Having called ahead to assure ourselves of a “camping” spot at the Walmart in Amarillo, we pulled in with confidence to the store. We were quickly greeted by a security officer who asked us if we were planning to spend the night. Briefly taken aback by the reception, we answered yes and that we had called ahead to make sure it was acceptable. He quickly assured us it was no problem and simply wanted to point out the areas of the parking lot where we were welcome. He then added that there would be security on site all evening and to let them know if there was anything we needed. Now that’s a Texas welcome! We were joined in the lot by a diverse group of fellow vagabonds, some in six-figure motorhomes, some in rag-tag trailers, and some in beat-up old vans with newspapers stretched across the windows to keep out the parking lots bright lights. It was obvious that other than the folks in the motorhomes, this was the only place to spend the night for some of these people and that this recession/depression was far from over. We spent yet another surprisingly quiet night there and rose early to begin the last leg of our journey.

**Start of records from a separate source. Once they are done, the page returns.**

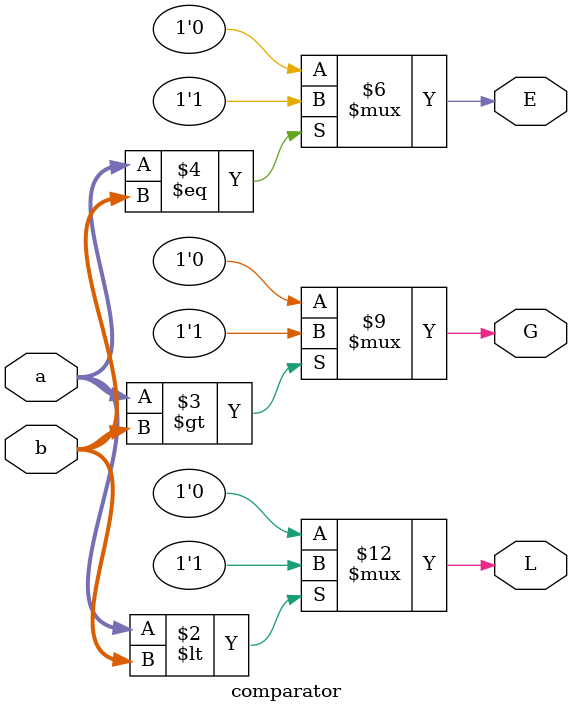
<source format=v>
`timescale 1ns / 1ps
module comparator(a,b,L,E,G);
input [1:0] a,b;
output reg L,E,G;
always@(*) begin
if(a<b)
L = 1'b1;
else
L = 1'b0;
if(a>b)
G = 1'b1;
else
G = 1'b0;
if(a==b)
E = 1'b1;
else
E = 1'b0;
end
endmodule

</source>
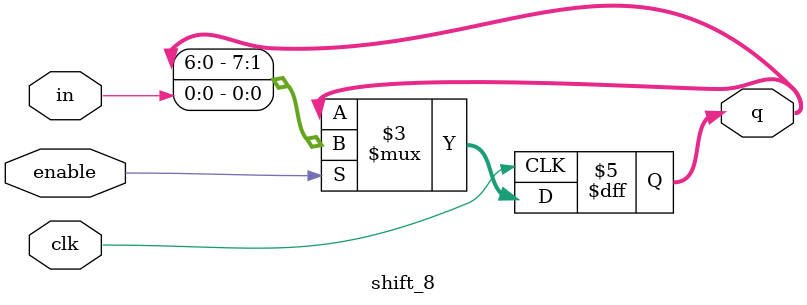
<source format=v>
module top_module (
    input clk,
    input enable,
    input S,
    input A, B, C,
    output Z ); 
    reg [7:0] Q;
    shift_8 b1 (clk, enable, S, Q);
    always @(*) begin
        case({A, B, C})
            3'b000: Z = Q[0];
            3'b001: Z = Q[1];
            3'b010: Z = Q[2];
            3'b011: Z = Q[3];
            3'b100: Z = Q[4];
            3'b101: Z = Q[5];
            3'b110: Z = Q[6];
            3'b111: Z = Q[7];
        endcase
    end
endmodule

module shift_8 (input clk, enable, in, output [7:0] q);
    always @(posedge clk) begin
        if(enable) q <= {q[6:0], in};
    	else q <= q;
    end
    
endmodule

</source>
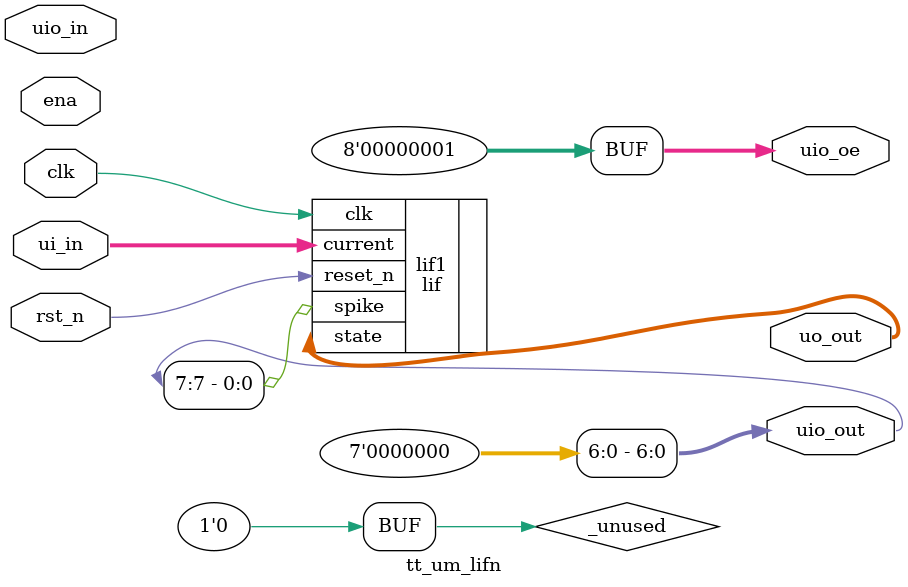
<source format=v>
/*
 * Copyright (c) 2024 Your Name
 * SPDX-License-Identifier: Apache-2.0
 */

`default_nettype none

module tt_um_lifn (
    input  wire [7:0] ui_in,    // Dedicated inputs
    output wire [7:0] uo_out,   // Dedicated outputs
    input  wire [7:0] uio_in,   // IOs: Input path
    output wire [7:0] uio_out,  // IOs: Output path
    output wire [7:0] uio_oe,   // IOs: Enable path (active high: 0=input, 1=output)
    input  wire       ena,      // always 1 when the design is powered, so you can ignore it
    input  wire       clk,      // clock
    input  wire       rst_n     // reset_n - low to reset
);

  // All output pins must be assigned. If not used, assign to 0.
  assign uio_out [6:0]= 0;
  assign uio_oe  = 1;

  // List all unused inputs to prevent warnings
  wire _unused = &{ena, uio_in, 1'b0};

// instantiate lif neuron
lif lif1(.current(ui_in), .clk(clk), .reset_n(rst_n), .state(uo_out), .spike(uio_out[7]));

endmodule

</source>
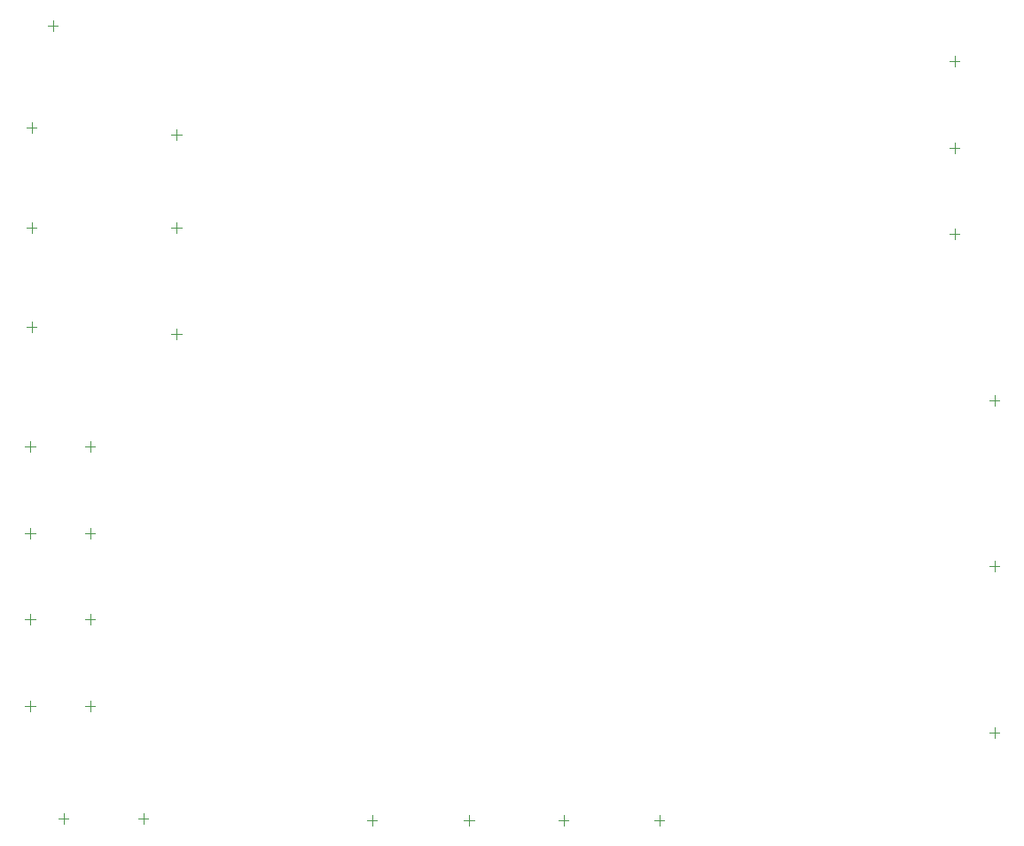
<source format=gbr>
%TF.GenerationSoftware,Altium Limited,Altium Designer,19.1.7 (138)*%
G04 Layer_Color=0*
%FSLAX26Y26*%
%MOIN*%
%TF.FileFunction,Other,Top_Component_Center*%
%TF.Part,Single*%
G01*
G75*
%TA.AperFunction,NonConductor*%
%ADD49C,0.003937*%
D49*
X3280000Y1250315D02*
Y1289685D01*
X3260315Y1270000D02*
X3299685D01*
X2560118Y1250315D02*
Y1289685D01*
X2540433Y1270000D02*
X2579803D01*
X2925000Y1250315D02*
Y1289685D01*
X2905315Y1270000D02*
X2944685D01*
X3640000Y1250315D02*
Y1289685D01*
X3620315Y1270000D02*
X3659685D01*
X4900000Y2205315D02*
Y2244685D01*
X4880315Y2225000D02*
X4919685D01*
X4900000Y1580315D02*
Y1619685D01*
X4880315Y1600000D02*
X4919685D01*
X4880315Y2850000D02*
X4919685D01*
X4900000Y2830315D02*
Y2869685D01*
X1500000Y2655315D02*
Y2694685D01*
X1480315Y2675000D02*
X1519685D01*
X1360000Y4240315D02*
Y4279685D01*
X1340315Y4260000D02*
X1379685D01*
X1275000Y2655315D02*
Y2694685D01*
X1255315Y2675000D02*
X1294685D01*
X4730315Y4125000D02*
X4769685D01*
X4750000Y4105315D02*
Y4144685D01*
X4730315Y3800000D02*
X4769685D01*
X4750000Y3780315D02*
Y3819685D01*
X4730315Y3475000D02*
X4769685D01*
X4750000Y3455315D02*
Y3494685D01*
X1500000Y1680315D02*
Y1719685D01*
X1480315Y1700000D02*
X1519685D01*
X1275000Y1680315D02*
Y1719685D01*
X1255315Y1700000D02*
X1294685D01*
X1280000Y3855315D02*
Y3894685D01*
X1260315Y3875000D02*
X1299685D01*
X1280000Y3480315D02*
Y3519685D01*
X1260315Y3500000D02*
X1299685D01*
X1280000Y3105315D02*
Y3144685D01*
X1260315Y3125000D02*
X1299685D01*
X1275000Y2330315D02*
Y2369685D01*
X1255315Y2350000D02*
X1294685D01*
X1275000Y2005315D02*
Y2044685D01*
X1255315Y2025000D02*
X1294685D01*
X1805315Y3850000D02*
X1844685D01*
X1825000Y3830315D02*
Y3869685D01*
X1805315Y3100000D02*
X1844685D01*
X1825000Y3080315D02*
Y3119685D01*
X1805315Y3500000D02*
X1844685D01*
X1825000Y3480315D02*
Y3519685D01*
X1380315Y1275000D02*
X1419685D01*
X1400000Y1255315D02*
Y1294685D01*
X1680315Y1275000D02*
X1719685D01*
X1700000Y1255315D02*
Y1294685D01*
X1500000Y2005315D02*
Y2044685D01*
X1480315Y2025000D02*
X1519685D01*
X1500000Y2330315D02*
Y2369685D01*
X1480315Y2350000D02*
X1519685D01*
%TF.MD5,ab38170866b40800494963765ed9eecf*%
M02*

</source>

If you have followed our blog, you know that we have spent quite a bit of time in Texas, a State so large that when you drive across it you usually have no choice but to spend quite a bit of time in it. As it is such a large place, the diversity of the landscape there can be amazing, the hill country, the modern and hip city of Austin, the Riverwalk in San Antonio, the Gulf Coast, Big Bend, and the list goes on and on. But for the most part, the large parts of Texas across which the Interstate Highways run is miles and miles of nothing, and the sooner you get through it the better. Having driven back and forth across the state more times than we like to count in the last year, we were pleased to cross it at the Panhandle, which blessedly is the narrowest part. What’s weird is, and I am not quite sure how or why Texas ended up with this appendage sticking up like a giant middle finger between Oklahoma and New Mexico, but as you leave the rolling hills of Oklahoma, and before you reach the colorful wind blown plateaus of New Mexico, you have to traverse the completely flat and nearly featureless prairies of the Texas Panhandle. It’s almost as if when they handed out the land, the early mapmakers took a look at the Panhandle and said “OK, this part sucks, we will give it to Texas”. Don’t get me wrong, if you look hard enough there is some scenic beauty, like the Palo Duro Canyon just outside of Amarillo. Texans boast (as Texans are known to do) that the Palo Duro is the “second largest canyon in the U.S”. This is a boast they fail to temper by telling you that means in overall size, not depth or length, and that the 120 mile long and 800 ft. deep canyon has a bit of a ways to go to reach the 277 mile length and 6,000 ft. depth of the Grand Canyon. Nonetheless, it is a thing of beauty in a land of flat plains, but you have to drive a considerable distance off the Interstate to find it, and we were just happy to see the “Welcome to New Mexico” sign in our windshield and the “Welcome to Texas” sign in our rear view mirror.
Within hours we were approaching Santa Fe, and were welcomed by the brilliant blue sky and brisk cold temperatures. Santa Fe is a gem in the desert, and the “City Different” as it is known is not only one of the oldest in the country but one of the quirkiest as well. We look forward to enjoying it for a bit.